TensorRT yolov4 yolov4-tiny yolov5
Article Directory
Software and hardware environment
Jetson Nano 4G
JP 4.4.1
CUDA 10.2
TensorRT 7.1.3.0
Pytorch 1.6.0
Reference Boss Project
https://github.com/enazoe/yolo-tensorrt The author encapsulated the model conversion
https://github.com/wang-xinyu/tensorrtx
https://github.com/jkjung-avt/tensorrt_demos
Brief process
The different model frameworks used mainly use pytorch and darknet.
Darknet → ONNX → TensorRT
PyTorch → ONNX/WTS → TensorRT
Pay attention to the points
1. TensorRT link address in CMakelist.txt.
2. CUDA link address in CMakelist.txt.
3. CUDA TensorRT environment variables.
4. Batch setting in cfg in Yolov4/v4-tiny (batch 1 or 4).
5. Correspondence between Yolov5 version and PyTorch version (Yolov5 v3.1 pytorch 1.6).
Operating procedures
As long as the environment is normal and the operation is not complicated, use the encapsulated method of the big guy.
git clone https://github.com/enazoe/yolo-tensorrt.git
cd yolo-tensorrt/
mkdir build
cd build/
cmake ..
make
./yolo-trt
Note: The yolov5 currently supported by the main version is version 3.0. Before compiling, modify the model that needs to be inferred in samples/sample_detector.cpp as follows:
Attaching the yolov4-tiny running picture, the reasoning takes about 36-40ms:
Record pit
I add the following nvcc directory to the /etc/environment file, and that's it.
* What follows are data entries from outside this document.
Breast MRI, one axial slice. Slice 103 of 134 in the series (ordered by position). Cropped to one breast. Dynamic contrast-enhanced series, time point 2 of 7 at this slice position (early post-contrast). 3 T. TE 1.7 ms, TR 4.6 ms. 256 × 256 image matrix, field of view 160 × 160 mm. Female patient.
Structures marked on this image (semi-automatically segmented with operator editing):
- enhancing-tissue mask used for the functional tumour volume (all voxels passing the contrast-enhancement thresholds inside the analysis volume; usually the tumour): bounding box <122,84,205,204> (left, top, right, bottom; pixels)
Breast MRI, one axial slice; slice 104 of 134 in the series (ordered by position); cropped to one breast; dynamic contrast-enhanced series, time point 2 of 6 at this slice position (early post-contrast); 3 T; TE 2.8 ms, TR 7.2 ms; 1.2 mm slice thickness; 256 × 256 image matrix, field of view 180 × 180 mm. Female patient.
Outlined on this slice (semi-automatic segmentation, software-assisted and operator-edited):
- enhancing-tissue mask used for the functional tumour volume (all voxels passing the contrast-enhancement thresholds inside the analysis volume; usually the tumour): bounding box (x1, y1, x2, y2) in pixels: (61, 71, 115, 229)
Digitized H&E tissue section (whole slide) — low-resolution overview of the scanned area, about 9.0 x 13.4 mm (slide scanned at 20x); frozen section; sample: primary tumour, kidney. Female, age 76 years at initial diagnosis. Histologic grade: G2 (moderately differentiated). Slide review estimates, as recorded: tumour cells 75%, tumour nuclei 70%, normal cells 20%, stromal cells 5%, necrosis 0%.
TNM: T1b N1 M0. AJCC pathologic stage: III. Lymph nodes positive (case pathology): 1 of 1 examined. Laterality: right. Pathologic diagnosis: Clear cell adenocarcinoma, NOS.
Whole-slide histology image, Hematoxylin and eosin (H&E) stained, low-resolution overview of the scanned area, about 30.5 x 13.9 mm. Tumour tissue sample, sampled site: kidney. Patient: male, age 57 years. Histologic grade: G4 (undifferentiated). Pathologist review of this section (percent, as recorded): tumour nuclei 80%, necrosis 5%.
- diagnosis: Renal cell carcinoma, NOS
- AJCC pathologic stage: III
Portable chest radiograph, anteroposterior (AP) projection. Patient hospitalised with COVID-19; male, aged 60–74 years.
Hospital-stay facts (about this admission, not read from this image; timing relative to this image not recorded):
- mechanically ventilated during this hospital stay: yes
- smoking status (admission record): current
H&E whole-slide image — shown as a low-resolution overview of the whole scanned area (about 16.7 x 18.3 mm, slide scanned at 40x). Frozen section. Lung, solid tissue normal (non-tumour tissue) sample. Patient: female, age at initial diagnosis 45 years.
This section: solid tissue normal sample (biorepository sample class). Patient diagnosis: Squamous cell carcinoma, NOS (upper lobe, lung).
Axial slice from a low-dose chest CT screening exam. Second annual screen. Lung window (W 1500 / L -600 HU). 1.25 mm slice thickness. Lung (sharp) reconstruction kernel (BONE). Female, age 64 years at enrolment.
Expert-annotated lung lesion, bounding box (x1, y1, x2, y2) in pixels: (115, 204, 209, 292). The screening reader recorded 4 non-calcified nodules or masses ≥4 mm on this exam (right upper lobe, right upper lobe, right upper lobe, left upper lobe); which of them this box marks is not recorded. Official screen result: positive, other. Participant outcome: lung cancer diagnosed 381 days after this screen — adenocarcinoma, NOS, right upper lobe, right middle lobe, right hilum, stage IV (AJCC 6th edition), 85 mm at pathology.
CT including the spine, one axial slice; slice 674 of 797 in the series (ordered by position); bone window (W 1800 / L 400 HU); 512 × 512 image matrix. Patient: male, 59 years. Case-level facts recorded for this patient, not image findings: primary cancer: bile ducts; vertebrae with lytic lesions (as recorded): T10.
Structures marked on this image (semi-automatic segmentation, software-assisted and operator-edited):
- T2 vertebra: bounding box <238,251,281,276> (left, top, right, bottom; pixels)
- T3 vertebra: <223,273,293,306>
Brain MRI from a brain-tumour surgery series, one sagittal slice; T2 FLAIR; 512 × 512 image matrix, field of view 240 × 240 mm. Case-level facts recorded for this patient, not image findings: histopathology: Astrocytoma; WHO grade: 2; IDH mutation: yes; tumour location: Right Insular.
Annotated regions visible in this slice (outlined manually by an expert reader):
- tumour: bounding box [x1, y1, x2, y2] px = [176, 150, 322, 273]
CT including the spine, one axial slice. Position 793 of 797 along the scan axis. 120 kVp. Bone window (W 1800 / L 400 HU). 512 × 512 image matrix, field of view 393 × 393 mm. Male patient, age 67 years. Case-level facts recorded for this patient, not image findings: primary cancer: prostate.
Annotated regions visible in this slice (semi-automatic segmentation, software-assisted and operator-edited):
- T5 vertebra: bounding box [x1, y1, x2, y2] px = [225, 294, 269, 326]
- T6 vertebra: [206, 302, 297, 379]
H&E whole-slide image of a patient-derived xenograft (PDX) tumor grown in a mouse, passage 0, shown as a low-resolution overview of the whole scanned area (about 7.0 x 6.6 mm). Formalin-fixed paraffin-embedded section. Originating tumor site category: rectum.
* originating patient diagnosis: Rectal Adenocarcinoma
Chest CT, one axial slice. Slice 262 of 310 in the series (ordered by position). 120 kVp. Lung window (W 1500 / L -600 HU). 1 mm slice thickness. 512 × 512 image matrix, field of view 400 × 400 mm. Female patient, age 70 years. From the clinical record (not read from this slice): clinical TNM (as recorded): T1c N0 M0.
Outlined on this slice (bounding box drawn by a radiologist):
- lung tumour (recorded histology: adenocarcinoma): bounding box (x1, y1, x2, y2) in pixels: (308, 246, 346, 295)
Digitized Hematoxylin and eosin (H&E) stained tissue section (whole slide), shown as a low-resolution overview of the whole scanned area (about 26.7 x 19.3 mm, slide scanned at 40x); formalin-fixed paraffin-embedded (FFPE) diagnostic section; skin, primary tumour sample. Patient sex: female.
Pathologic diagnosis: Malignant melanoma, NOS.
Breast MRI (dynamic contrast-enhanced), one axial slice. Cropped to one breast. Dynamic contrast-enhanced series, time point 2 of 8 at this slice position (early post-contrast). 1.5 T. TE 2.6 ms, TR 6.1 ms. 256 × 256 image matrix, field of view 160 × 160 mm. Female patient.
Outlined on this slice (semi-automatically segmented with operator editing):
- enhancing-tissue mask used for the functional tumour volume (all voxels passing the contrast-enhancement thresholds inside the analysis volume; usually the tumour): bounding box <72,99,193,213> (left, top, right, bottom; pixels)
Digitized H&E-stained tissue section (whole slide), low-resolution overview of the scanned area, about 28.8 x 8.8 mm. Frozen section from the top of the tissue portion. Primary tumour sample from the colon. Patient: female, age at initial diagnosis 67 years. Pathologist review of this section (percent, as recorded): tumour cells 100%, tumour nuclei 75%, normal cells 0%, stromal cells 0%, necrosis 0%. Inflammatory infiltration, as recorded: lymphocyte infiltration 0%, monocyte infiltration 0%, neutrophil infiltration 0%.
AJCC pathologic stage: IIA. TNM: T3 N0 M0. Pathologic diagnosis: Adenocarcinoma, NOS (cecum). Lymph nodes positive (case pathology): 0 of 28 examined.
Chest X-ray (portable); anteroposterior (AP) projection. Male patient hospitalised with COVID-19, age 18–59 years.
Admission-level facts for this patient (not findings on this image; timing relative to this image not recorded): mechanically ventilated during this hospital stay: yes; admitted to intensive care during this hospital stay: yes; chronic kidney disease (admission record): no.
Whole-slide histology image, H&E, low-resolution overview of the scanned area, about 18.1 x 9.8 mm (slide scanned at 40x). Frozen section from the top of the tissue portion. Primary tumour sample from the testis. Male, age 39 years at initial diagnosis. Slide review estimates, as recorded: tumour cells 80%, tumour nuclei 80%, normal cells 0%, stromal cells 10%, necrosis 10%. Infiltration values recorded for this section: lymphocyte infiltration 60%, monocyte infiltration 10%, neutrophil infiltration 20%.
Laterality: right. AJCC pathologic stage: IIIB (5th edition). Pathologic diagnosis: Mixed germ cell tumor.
CUDACXX=/usr/local/cuda-10.2/bin/nvcc
Inference speed record
system | model | frame | enter | accuracy | Time (ms) |
---|---|---|---|---|---|
JP4.3 | yolov5s v1.0 | PyTorch 1.4 | 416*416 | — | 60~80 |
JP4.4.1 | yolov4 | Tensorrt 7.13.0 | 416*416 | FP16 | 280 |
JP4.4.1 | yolov4 | Tensorrt 7.13.0 | 416*416 | FP32 | 380 |
JP4.4.1 | yolov4-tiny(batch 1) | Tensorrt 7.13.0 | 416*416 | FP16 | 45 |
JP4.4.1 | yolov4-tiny(batch 4) | Tensorrt 7.13.0 | 416*416 | FP16 | 38 |
JP4.4.1 | yolov5s v3.1 | Tensorrt 7.13.0 | 608*608 | FP16 | 110~130 |
JP4.4.1 | yolov5s v3.1 | PyTorch 1.6 | 608*608 | — | 170~210 |
JP4.4.1 | yolov5s v3.1 | PyTorch 1.6 | 416*416 | — | 120~140 |
I don't know why the yolov5s v1.0 version can run within 100ms directly on the nano JP4.3. If you have any knowledge, please let me know.